▶ _What you are asked to do_: Without changing anything, transcribe all of the entries.

▶ _Page layout parsing data_:

==================================================

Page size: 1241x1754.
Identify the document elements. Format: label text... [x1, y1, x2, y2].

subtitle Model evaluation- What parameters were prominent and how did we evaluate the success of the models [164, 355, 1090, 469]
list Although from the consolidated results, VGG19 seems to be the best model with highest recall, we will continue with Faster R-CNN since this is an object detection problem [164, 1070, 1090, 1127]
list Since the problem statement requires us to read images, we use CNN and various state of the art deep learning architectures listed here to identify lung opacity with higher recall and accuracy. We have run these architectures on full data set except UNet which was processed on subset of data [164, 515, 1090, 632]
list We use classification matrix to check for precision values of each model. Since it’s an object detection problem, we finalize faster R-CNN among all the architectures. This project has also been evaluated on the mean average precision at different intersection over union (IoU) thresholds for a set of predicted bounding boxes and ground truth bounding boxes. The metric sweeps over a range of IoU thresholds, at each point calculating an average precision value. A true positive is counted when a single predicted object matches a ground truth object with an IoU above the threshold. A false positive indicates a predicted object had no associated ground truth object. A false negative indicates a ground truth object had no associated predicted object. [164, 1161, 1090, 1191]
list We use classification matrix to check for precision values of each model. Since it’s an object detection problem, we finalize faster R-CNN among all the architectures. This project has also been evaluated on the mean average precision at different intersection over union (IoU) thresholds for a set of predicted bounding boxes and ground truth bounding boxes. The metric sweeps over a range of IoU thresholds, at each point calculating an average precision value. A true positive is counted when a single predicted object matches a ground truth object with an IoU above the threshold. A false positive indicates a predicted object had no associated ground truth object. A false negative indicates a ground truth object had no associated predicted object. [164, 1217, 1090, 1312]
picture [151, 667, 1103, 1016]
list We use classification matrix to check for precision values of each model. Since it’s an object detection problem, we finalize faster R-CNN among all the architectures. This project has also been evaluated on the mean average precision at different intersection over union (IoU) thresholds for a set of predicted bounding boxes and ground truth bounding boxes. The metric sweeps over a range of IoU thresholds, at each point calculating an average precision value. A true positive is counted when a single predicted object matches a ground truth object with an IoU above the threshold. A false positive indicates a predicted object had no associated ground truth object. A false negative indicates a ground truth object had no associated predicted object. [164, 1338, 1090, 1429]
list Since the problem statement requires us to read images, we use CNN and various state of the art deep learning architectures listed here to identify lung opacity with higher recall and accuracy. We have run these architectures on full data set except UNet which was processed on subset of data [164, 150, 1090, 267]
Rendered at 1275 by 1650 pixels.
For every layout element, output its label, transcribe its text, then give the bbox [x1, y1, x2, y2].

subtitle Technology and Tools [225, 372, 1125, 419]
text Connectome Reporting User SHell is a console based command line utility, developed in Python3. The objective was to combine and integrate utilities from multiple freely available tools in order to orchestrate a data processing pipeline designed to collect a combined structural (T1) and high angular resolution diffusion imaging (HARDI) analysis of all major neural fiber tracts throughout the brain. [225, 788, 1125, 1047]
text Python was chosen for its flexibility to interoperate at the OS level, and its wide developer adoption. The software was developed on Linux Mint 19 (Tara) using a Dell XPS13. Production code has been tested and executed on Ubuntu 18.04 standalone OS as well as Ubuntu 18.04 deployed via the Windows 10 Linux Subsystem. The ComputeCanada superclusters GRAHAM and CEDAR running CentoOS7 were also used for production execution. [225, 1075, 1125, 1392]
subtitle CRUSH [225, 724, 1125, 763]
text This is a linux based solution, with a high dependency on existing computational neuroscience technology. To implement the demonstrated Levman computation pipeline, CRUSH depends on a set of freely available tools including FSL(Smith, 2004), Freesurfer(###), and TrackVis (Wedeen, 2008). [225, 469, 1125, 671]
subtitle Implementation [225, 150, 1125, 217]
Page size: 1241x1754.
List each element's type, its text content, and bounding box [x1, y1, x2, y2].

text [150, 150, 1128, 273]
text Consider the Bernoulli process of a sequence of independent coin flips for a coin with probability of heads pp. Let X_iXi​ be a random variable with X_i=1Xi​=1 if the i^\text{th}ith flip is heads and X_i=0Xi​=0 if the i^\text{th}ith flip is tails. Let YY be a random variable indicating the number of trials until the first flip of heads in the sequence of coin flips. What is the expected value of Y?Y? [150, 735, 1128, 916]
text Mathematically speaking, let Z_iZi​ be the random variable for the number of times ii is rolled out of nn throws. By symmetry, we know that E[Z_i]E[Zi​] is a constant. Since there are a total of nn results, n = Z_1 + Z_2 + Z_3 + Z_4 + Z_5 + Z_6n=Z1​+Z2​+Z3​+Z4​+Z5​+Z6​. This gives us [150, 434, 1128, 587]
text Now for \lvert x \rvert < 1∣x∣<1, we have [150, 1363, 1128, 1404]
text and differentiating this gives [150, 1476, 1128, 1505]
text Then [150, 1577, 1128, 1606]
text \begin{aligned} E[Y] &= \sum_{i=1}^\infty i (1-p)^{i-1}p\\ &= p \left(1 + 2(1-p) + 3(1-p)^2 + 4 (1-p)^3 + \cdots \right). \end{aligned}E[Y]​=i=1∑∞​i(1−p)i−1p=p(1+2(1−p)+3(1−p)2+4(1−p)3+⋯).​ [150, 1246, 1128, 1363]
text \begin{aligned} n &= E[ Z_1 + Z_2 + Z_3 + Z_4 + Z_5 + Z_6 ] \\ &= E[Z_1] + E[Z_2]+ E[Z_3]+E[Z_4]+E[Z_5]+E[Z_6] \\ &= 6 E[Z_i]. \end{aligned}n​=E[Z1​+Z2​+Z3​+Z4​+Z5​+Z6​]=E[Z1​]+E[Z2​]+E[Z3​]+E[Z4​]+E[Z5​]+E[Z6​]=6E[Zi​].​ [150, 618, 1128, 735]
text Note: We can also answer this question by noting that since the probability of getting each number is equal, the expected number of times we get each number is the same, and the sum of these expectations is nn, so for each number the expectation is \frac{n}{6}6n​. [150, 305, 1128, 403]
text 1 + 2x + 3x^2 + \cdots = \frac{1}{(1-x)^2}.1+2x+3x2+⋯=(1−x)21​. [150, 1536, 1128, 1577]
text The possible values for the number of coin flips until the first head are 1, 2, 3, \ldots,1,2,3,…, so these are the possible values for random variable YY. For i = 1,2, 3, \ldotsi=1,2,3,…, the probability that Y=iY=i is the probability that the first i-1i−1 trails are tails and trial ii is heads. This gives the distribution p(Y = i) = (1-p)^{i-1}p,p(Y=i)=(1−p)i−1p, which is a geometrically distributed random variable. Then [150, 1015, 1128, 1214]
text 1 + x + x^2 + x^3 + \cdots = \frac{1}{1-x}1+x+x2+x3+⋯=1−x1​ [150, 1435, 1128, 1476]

==================================================

▶ _Answer box_:
Page size: 1241x1754.
Identify the document elements. Format: label text... [x1, y1, x2, y2].

subtitle Model evaluation- What parameters were prominent and how did we evaluate the success of the models [164, 355, 1090, 469]
list Although from the consolidated results, VGG19 seems to be the best model with highest recall, we will continue with Faster R-CNN since this is an object detection problem [164, 1070, 1090, 1127]
list Since the problem statement requires us to read images, we use CNN and various state of the art deep learning architectures listed here to identify lung opacity with higher recall and accuracy. We have run these architectures on full data set except UNet which was processed on subset of data [164, 515, 1090, 632]
list We use classification matrix to check for precision values of each model. Since it’s an object detection problem, we finalize faster R-CNN among all the architectures. This project has also been evaluated on the mean average precision at different intersection over union (IoU) thresholds for a set of predicted bounding boxes and ground truth bounding boxes. The metric sweeps over a range of IoU thresholds, at each point calculating an average precision value. A true positive is counted when a single predicted object matches a ground truth object with an IoU above the threshold. A false positive indicates a predicted object had no associated ground truth object. A false negative indicates a ground truth object had no associated predicted object. [164, 1161, 1090, 1191]
list We use classification matrix to check for precision values of each model. Since it’s an object detection problem, we finalize faster R-CNN among all the architectures. This project has also been evaluated on the mean average precision at different intersection over union (IoU) thresholds for a set of predicted bounding boxes and ground truth bounding boxes. The metric sweeps over a range of IoU thresholds, at each point calculating an average precision value. A true positive is counted when a single predicted object matches a ground truth object with an IoU above the threshold. A false positive indicates a predicted object had no associated ground truth object. A false negative indicates a ground truth object had no associated predicted object. [164, 1217, 1090, 1312]
picture [151, 667, 1103, 1016]
list We use classification matrix to check for precision values of each model. Since it’s an object detection problem, we finalize faster R-CNN among all the architectures. This project has also been evaluated on the mean average precision at different intersection over union (IoU) thresholds for a set of predicted bounding boxes and ground truth bounding boxes. The metric sweeps over a range of IoU thresholds, at each point calculating an average precision value. A true positive is counted when a single predicted object matches a ground truth object with an IoU above the threshold. A false positive indicates a predicted object had no associated ground truth object. A false negative indicates a ground truth object had no associated predicted object. [164, 1338, 1090, 1429]
list Since the problem statement requires us to read images, we use CNN and various state of the art deep learning architectures listed here to identify lung opacity with higher recall and accuracy. We have run these architectures on full data set except UNet which was processed on subset of data [164, 150, 1090, 267]
Rendered at 1275 by 1650 pixels.
For every layout element, output its label, transcribe its text, then give the bbox [x1, y1, x2, y2].

subtitle Technology and Tools [225, 372, 1125, 419]
text Connectome Reporting User SHell is a console based command line utility, developed in Python3. The objective was to combine and integrate utilities from multiple freely available tools in order to orchestrate a data processing pipeline designed to collect a combined structural (T1) and high angular resolution diffusion imaging (HARDI) analysis of all major neural fiber tracts throughout the brain. [225, 788, 1125, 1047]
text Python was chosen for its flexibility to interoperate at the OS level, and its wide developer adoption. The software was developed on Linux Mint 19 (Tara) using a Dell XPS13. Production code has been tested and executed on Ubuntu 18.04 standalone OS as well as Ubuntu 18.04 deployed via the Windows 10 Linux Subsystem. The ComputeCanada superclusters GRAHAM and CEDAR running CentoOS7 were also used for production execution. [225, 1075, 1125, 1392]
subtitle CRUSH [225, 724, 1125, 763]
text This is a linux based solution, with a high dependency on existing computational neuroscience technology. To implement the demonstrated Levman computation pipeline, CRUSH depends on a set of freely available tools including FSL(Smith, 2004), Freesurfer(###), and TrackVis (Wedeen, 2008). [225, 469, 1125, 671]
subtitle Implementation [225, 150, 1125, 217]
Page size: 1241x1754.
List each element's type, its text content, and bounding box [x1, y1, x2, y2].

text [150, 150, 1128, 273]
text Consider the Bernoulli process of a sequence of independent coin flips for a coin with probability of heads pp. Let X_iXi​ be a random variable with X_i=1Xi​=1 if the i^\text{th}ith flip is heads and X_i=0Xi​=0 if the i^\text{th}ith flip is tails. Let YY be a random variable indicating the number of trials until the first flip of heads in the sequence of coin flips. What is the expected value of Y?Y? [150, 735, 1128, 916]
text Mathematically speaking, let Z_iZi​ be the random variable for the number of times ii is rolled out of nn throws. By symmetry, we know that E[Z_i]E[Zi​] is a constant. Since there are a total of nn results, n = Z_1 + Z_2 + Z_3 + Z_4 + Z_5 + Z_6n=Z1​+Z2​+Z3​+Z4​+Z5​+Z6​. This gives us [150, 434, 1128, 587]
text Now for \lvert x \rvert < 1∣x∣<1, we have [150, 1363, 1128, 1404]
text and differentiating this gives [150, 1476, 1128, 1505]
text Then [150, 1577, 1128, 1606]
text \begin{aligned} E[Y] &= \sum_{i=1}^\infty i (1-p)^{i-1}p\\ &= p \left(1 + 2(1-p) + 3(1-p)^2 + 4 (1-p)^3 + \cdots \right). \end{aligned}E[Y]​=i=1∑∞​i(1−p)i−1p=p(1+2(1−p)+3(1−p)2+4(1−p)3+⋯).​ [150, 1246, 1128, 1363]
text \begin{aligned} n &= E[ Z_1 + Z_2 + Z_3 + Z_4 + Z_5 + Z_6 ] \\ &= E[Z_1] + E[Z_2]+ E[Z_3]+E[Z_4]+E[Z_5]+E[Z_6] \\ &= 6 E[Z_i]. \end{aligned}n​=E[Z1​+Z2​+Z3​+Z4​+Z5​+Z6​]=E[Z1​]+E[Z2​]+E[Z3​]+E[Z4​]+E[Z5​]+E[Z6​]=6E[Zi​].​ [150, 618, 1128, 735]
text Note: We can also answer this question by noting that since the probability of getting each number is equal, the expected number of times we get each number is the same, and the sum of these expectations is nn, so for each number the expectation is \frac{n}{6}6n​. [150, 305, 1128, 403]
text 1 + 2x + 3x^2 + \cdots = \frac{1}{(1-x)^2}.1+2x+3x2+⋯=(1−x)21​. [150, 1536, 1128, 1577]
text The possible values for the number of coin flips until the first head are 1, 2, 3, \ldots,1,2,3,…, so these are the possible values for random variable YY. For i = 1,2, 3, \ldotsi=1,2,3,…, the probability that Y=iY=i is the probability that the first i-1i−1 trails are tails and trial ii is heads. This gives the distribution p(Y = i) = (1-p)^{i-1}p,p(Y=i)=(1−p)i−1p, which is a geometrically distributed random variable. Then [150, 1015, 1128, 1214]
text 1 + x + x^2 + x^3 + \cdots = \frac{1}{1-x}1+x+x2+x3+⋯=1−x1​ [150, 1435, 1128, 1476]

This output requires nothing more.